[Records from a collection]
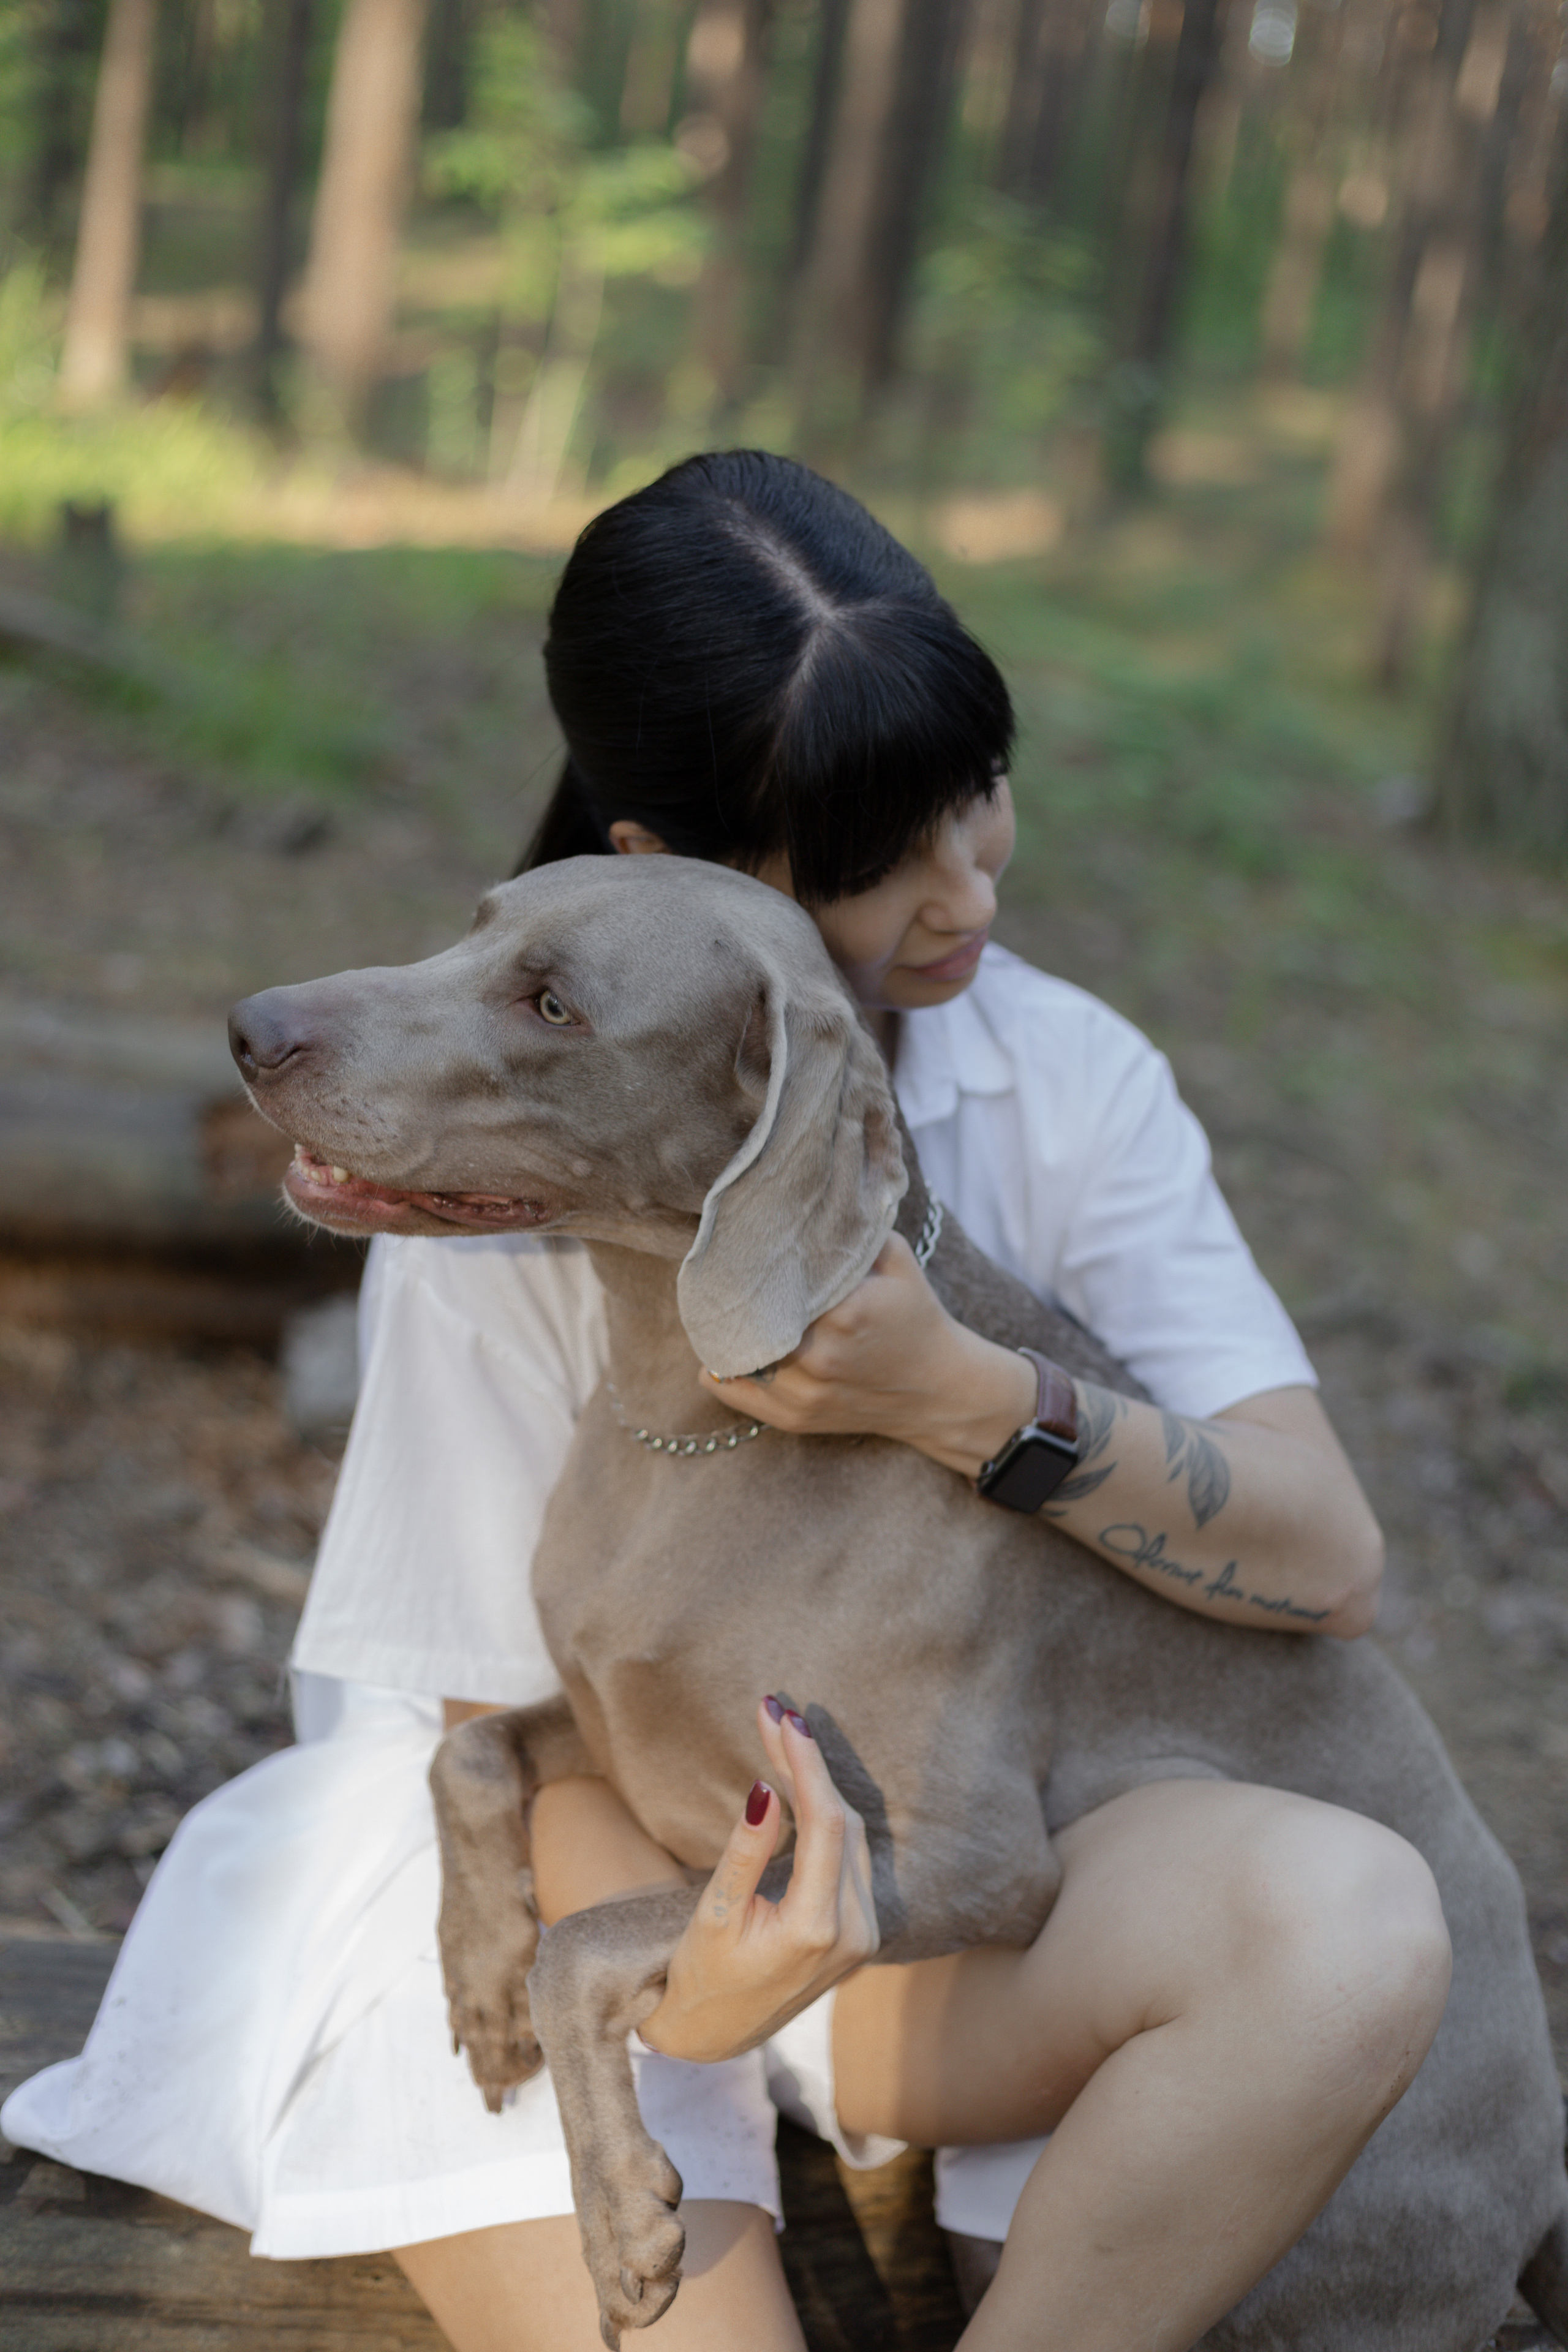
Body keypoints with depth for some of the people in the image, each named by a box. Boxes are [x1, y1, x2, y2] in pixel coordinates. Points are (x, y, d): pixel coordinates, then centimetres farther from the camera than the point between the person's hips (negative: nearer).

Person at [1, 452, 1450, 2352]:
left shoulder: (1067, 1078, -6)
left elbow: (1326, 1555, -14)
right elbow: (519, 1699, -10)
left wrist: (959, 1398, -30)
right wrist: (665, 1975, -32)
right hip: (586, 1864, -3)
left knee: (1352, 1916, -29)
---
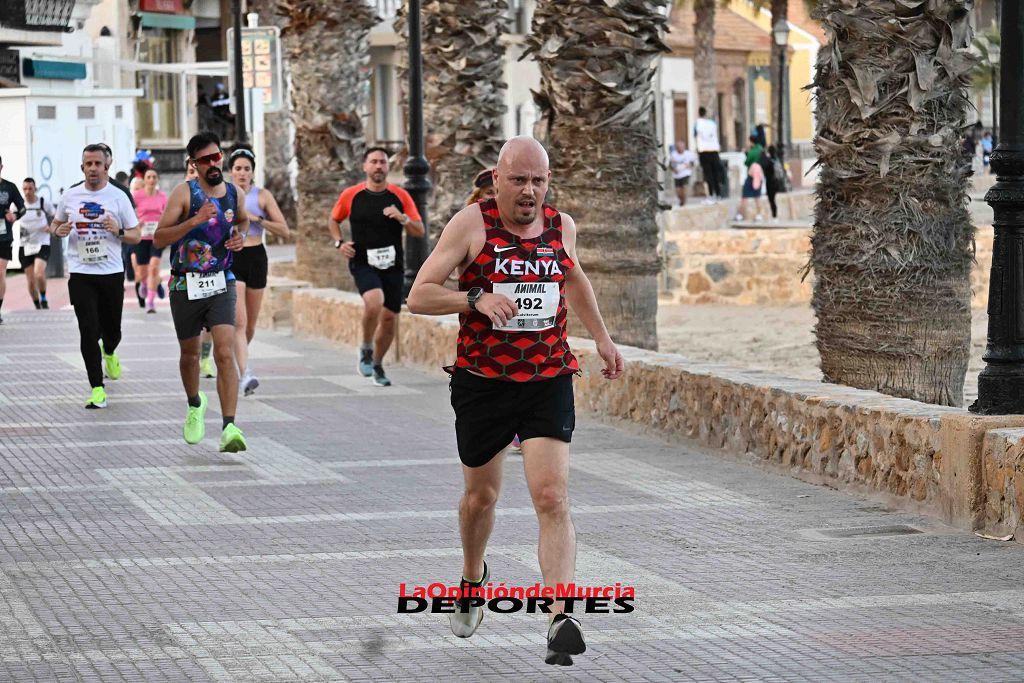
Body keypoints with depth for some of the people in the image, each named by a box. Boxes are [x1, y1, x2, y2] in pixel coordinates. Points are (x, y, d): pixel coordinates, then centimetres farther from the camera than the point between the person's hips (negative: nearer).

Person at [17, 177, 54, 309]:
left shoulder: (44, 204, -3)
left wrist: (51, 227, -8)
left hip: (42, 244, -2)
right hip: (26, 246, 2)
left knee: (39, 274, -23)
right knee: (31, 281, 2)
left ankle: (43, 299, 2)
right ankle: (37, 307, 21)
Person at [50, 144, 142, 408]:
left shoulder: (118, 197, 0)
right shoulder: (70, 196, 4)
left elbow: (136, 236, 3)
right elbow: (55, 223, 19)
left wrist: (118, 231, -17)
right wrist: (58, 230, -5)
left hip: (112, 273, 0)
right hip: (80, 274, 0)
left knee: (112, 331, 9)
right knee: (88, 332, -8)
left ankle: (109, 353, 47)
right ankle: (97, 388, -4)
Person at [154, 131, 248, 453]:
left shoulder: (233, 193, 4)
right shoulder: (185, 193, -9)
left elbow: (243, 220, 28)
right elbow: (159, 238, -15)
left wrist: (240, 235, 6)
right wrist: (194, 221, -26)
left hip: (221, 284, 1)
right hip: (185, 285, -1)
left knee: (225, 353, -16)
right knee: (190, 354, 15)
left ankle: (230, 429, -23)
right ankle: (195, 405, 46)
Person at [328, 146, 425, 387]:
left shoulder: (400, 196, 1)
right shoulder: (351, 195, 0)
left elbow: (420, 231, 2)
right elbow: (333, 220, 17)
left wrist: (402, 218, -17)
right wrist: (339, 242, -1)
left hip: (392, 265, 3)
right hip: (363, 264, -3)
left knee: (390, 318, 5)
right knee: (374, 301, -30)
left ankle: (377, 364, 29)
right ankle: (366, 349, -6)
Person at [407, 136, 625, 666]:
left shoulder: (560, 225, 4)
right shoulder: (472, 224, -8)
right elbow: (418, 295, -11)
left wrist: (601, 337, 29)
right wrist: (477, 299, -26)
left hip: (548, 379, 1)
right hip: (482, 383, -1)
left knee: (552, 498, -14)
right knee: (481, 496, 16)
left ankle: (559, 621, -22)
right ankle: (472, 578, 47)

TASK DIRECTIONS -
Starting at the line containing "right wrist: (477, 299, -26)" and ending at the line containing "right ankle: (472, 578, 47)", both included, write those lines again with every pixel coordinate and depth value multiplied by 2.15 and rounded to a whole number, halves rounded up. Leave everything else in those lines unchanged.

WRITTEN REPLY -
right wrist: (1026, 643, -56)
left hip: (1178, 815, 2)
right hip: (1036, 823, -2)
left knee: (1187, 1071, -30)
right knee: (1034, 1066, 34)
left ankle: (1202, 1335, -47)
right ankle: (1015, 1243, 101)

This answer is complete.